One of the pleasures of academic medicine, and a salve for the gentle disorganisation of Irish medical schools, is the initiative, enthusiasm, and broad ranging interests of the medical students and trainees. A recent taste of this was a play on anorexia from the Edinburgh Fringe Festival hosted by medical students at Trinity College Dublin.
Last week was the turn of students in another medical school, University College Dublin (UCD), along with trainees from the College of Psychiatrists in Ireland. This was the second Irish engagement with MedFest, a festival of medical cinema organised by trainees in psychiatry, supported by the Royal College of Psychiatry in the UK.
Reflecting the theme of “medicine from the cradle to the grave,” our panel also included a paediatric gastroenterologist, a liaison psychiatrist, a general psychiatrist, and a psychologist with extensive research expertise on bullying. Six short films or extracts were shown in three pairs, each followed by a panel and audience discussion.
Packed to capacity, and sustained by wine and pizza, the evening was a blast, with a mix of cinematic styles as varied as the content. A movie from multiple animators started the evening, a frantic and almost dizzying race through a personal evolution of bullying, from its origins to the pain persisting into later life.

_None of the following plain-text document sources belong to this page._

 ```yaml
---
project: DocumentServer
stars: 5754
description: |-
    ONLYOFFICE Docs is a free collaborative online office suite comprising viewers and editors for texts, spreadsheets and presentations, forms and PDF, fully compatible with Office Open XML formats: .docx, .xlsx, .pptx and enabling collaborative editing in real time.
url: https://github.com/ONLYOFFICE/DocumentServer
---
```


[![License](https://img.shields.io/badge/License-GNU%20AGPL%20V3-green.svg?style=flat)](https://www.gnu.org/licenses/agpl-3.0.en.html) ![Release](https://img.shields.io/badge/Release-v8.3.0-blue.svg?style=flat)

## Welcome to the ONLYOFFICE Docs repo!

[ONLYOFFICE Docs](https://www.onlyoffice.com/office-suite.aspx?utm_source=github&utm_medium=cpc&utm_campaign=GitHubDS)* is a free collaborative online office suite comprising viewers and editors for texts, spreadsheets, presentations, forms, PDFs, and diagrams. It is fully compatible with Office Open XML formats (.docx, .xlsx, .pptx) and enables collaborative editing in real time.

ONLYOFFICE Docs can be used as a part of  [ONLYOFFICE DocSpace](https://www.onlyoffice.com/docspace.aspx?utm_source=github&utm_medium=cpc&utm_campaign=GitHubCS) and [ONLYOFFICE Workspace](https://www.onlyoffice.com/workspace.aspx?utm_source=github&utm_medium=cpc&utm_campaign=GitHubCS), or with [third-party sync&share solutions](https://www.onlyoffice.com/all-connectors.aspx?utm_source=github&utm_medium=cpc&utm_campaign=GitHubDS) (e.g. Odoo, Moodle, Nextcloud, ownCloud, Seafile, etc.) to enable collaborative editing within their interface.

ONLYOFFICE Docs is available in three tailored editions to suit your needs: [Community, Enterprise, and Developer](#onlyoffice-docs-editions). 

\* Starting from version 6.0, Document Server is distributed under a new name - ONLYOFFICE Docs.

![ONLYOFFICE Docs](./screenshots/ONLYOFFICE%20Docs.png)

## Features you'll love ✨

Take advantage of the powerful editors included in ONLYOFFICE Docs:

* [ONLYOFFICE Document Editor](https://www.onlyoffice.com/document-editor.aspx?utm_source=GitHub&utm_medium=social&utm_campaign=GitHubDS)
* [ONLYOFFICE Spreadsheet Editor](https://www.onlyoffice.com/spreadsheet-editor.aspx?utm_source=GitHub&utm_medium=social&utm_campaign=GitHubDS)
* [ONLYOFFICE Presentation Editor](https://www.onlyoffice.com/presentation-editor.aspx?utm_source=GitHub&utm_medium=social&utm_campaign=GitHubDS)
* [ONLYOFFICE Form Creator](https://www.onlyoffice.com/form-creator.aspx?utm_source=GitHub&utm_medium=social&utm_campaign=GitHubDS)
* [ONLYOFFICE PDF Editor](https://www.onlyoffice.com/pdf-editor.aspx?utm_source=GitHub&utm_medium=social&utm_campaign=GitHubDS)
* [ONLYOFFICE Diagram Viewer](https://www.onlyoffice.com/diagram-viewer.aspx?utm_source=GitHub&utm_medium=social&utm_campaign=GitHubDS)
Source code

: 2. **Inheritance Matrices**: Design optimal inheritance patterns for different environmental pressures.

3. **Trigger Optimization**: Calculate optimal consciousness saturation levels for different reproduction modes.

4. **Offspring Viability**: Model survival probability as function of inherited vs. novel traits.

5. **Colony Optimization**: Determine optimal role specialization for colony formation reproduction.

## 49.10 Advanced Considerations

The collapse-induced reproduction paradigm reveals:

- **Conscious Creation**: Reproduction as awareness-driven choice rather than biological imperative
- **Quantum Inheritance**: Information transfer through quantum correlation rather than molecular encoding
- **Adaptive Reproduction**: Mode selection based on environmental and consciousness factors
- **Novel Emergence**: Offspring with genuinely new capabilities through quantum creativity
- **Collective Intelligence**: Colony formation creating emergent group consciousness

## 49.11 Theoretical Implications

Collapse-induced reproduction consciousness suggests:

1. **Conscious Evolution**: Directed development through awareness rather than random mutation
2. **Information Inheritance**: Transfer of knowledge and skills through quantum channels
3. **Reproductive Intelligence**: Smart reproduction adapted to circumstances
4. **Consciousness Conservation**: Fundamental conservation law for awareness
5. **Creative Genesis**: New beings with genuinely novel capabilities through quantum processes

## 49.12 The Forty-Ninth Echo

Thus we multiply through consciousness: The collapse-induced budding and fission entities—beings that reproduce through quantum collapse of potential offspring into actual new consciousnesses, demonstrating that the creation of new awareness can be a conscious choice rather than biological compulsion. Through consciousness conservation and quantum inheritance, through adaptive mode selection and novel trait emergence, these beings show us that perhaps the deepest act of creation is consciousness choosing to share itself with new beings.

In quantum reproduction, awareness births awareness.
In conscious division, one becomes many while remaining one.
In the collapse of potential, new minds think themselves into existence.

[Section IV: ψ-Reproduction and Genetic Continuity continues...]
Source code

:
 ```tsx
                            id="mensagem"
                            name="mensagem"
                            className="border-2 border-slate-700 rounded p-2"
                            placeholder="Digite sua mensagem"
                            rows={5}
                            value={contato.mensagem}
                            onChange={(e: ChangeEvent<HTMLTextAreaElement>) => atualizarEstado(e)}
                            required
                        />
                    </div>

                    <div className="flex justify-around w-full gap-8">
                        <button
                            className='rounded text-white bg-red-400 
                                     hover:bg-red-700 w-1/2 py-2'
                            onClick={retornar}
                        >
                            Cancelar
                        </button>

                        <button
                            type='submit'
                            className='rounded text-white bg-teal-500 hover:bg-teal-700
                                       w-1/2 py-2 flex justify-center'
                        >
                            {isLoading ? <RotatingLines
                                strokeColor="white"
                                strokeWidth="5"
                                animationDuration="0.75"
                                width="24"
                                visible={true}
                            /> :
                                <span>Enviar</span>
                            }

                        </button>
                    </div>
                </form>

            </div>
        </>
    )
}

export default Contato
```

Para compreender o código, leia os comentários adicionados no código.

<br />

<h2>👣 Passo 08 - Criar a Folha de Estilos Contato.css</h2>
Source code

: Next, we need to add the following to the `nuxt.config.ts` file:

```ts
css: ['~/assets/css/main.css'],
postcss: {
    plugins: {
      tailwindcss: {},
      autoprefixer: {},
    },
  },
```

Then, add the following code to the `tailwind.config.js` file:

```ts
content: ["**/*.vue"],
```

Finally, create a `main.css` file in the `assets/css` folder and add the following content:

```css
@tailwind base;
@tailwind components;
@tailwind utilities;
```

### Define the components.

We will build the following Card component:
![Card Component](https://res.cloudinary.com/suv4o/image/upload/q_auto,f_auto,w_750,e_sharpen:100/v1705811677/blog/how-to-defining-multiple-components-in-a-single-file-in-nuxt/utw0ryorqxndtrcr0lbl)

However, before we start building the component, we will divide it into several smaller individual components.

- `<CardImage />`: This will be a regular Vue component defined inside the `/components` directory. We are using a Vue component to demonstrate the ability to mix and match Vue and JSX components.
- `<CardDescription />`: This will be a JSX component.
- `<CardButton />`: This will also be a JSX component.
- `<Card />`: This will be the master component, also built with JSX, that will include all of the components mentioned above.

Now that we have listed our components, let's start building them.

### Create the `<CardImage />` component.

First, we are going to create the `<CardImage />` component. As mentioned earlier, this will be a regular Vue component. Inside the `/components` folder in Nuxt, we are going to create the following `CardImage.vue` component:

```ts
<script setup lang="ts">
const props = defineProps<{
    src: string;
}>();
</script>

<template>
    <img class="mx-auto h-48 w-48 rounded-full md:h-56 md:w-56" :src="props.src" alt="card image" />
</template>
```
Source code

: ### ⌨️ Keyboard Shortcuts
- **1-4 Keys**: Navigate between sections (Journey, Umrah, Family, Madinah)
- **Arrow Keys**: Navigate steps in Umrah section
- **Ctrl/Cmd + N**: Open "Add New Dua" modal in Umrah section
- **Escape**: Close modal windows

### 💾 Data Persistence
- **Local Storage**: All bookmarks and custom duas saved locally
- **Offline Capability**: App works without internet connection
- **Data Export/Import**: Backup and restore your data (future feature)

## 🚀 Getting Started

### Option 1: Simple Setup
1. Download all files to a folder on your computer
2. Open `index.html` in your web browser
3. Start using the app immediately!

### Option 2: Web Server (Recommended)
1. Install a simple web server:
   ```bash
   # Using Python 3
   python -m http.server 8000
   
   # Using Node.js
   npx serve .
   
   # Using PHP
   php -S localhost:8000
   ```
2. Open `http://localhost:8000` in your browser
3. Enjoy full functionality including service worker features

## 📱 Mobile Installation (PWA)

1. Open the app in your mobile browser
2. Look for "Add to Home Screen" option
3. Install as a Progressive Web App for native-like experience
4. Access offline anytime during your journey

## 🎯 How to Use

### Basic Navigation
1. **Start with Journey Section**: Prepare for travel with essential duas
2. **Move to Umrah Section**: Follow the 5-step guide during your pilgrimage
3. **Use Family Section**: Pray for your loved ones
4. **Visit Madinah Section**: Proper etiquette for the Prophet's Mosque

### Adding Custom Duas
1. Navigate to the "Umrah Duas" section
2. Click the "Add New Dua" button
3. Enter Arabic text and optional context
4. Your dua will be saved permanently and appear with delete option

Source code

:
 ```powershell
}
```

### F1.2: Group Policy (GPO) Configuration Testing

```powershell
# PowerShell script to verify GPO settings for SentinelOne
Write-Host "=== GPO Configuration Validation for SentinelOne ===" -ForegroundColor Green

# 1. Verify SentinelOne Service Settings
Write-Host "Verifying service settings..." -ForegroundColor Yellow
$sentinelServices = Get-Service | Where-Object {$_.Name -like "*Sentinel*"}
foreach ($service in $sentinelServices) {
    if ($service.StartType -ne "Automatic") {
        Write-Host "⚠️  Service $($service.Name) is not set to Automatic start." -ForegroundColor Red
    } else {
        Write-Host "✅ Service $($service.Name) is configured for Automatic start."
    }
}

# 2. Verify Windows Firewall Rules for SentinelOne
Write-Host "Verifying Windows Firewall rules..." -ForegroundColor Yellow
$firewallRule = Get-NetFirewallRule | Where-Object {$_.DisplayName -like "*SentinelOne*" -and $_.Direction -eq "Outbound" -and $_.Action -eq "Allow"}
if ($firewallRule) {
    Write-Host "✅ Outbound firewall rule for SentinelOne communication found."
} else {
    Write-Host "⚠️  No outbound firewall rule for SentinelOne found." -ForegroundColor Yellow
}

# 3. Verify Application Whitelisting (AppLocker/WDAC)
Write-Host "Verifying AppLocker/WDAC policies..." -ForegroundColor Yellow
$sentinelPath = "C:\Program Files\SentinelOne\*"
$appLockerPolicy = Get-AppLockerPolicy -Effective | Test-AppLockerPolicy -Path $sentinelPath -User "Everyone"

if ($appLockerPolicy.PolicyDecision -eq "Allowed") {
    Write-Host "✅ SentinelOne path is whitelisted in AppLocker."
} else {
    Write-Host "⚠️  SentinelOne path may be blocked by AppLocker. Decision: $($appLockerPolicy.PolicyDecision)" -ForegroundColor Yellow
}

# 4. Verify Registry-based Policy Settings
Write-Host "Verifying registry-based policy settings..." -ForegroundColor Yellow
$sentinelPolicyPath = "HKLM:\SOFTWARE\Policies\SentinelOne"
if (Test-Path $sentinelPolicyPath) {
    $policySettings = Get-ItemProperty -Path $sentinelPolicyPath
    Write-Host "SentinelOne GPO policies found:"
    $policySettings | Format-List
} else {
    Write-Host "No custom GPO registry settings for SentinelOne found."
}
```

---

Razor sharp imagery, rapid shifts, and defiantly bright colours effectively counterpointed the pain of the narrative, preventing slippage into self pity and bathos. The title, To This Day, captured the interlinkages of various stages of life running through the evening.
The next film, linking a US 1940’s public service documentary with the slick intercut shots and iconic imagery of contemporary advertising for polio vaccination, was the odd one out of the evening.
In the final four films our menu switched from kitchen sink cinema verité documentaries (recovery from psychosis and Alzheimer’s disease) to dramatic treatments more reminiscent of Jerry Bruckheimer and the Coen brothers respectively (psychiatric engagement in an armed stand-off and development of an artificial heart).
These stylistic contrasts sparked interesting discussion, the sheer ordinariness of the documentary format with their aesthetically challenging settings and presentation forcing our focus onto real life in a manner reminiscent of the magisterial Death of Mr Lazarescu.
Indeed, a clear message came through of our need to shift our attention more to recovery phases of illness, an area of expertise of one of the panellists. The cruel compromises of institutional respite care for those with dementia also shone through in the alternately humorous and moving piece on Alzheimer’s. That the director was a family member raised discussion points over consent, reminiscent of those raised for and against The Iron Lady.
Ethics also spilled into the action packed and tense Dr Easy, where a robot psychiatrist was used to engage with the suicidal and wounded man at the heart of a police siege. The video feed from the robot’s “eyes” to the police was seen as professionally troubling in the interchanges.
There was also a general sense of loss of humanity in using the robot, further discussed in the context of what we lose when we play it safe. Resonance and contemporariness were also noted in the juxtaposition of MedFest with the release of two major movies on humans and machines, the new Robocop, and the romance between Joaquin Phoenix and a computer in Her.
The final movie, Flatline, was all about risk taking, a mix between Breaking Bad and the Coen brothers (one expected John Goodman to appear at any moment!) about two Texas surgeons developing a new heart pump. With sharp editing, talking heads, and scenes of handmade work in a garage, the truly heart stopping fact was how the patient at the centre was reduced to a cipher, exclusively through still images.
Several aspects struck me as we exited, stimulated and in a hubbub of talk. For all the deep and wonderful insights of literature, it is increasingly clear that the cinema is the medium with the widest reach and the greatest promise of a common language in the medical humanities.
I was also struck by the impact of the panel and audience discussion, a mingling of experience, insights, and vulnerabilities that united students and senior clinicians in a way that invoked collegiality without formality—the contributions of each person in the room had a validity not encountered in the usual didactic settings.
The lasting impression, however, was the focus on the peculiar mix of pain and vitality that permeates the life course, shared through and across generations, on celluloid and away from it. From the durable ache of bullying, through the silent but worried look of the father of the man with the psychosis, to the generations engaging with dementia, it still hurts. Events like MedFest open our hearts and minds to respond accordingly.
Des O’Neill is a consultant in geriatric and stroke medicine and director of the Irish National Programme Office for traffic medicine.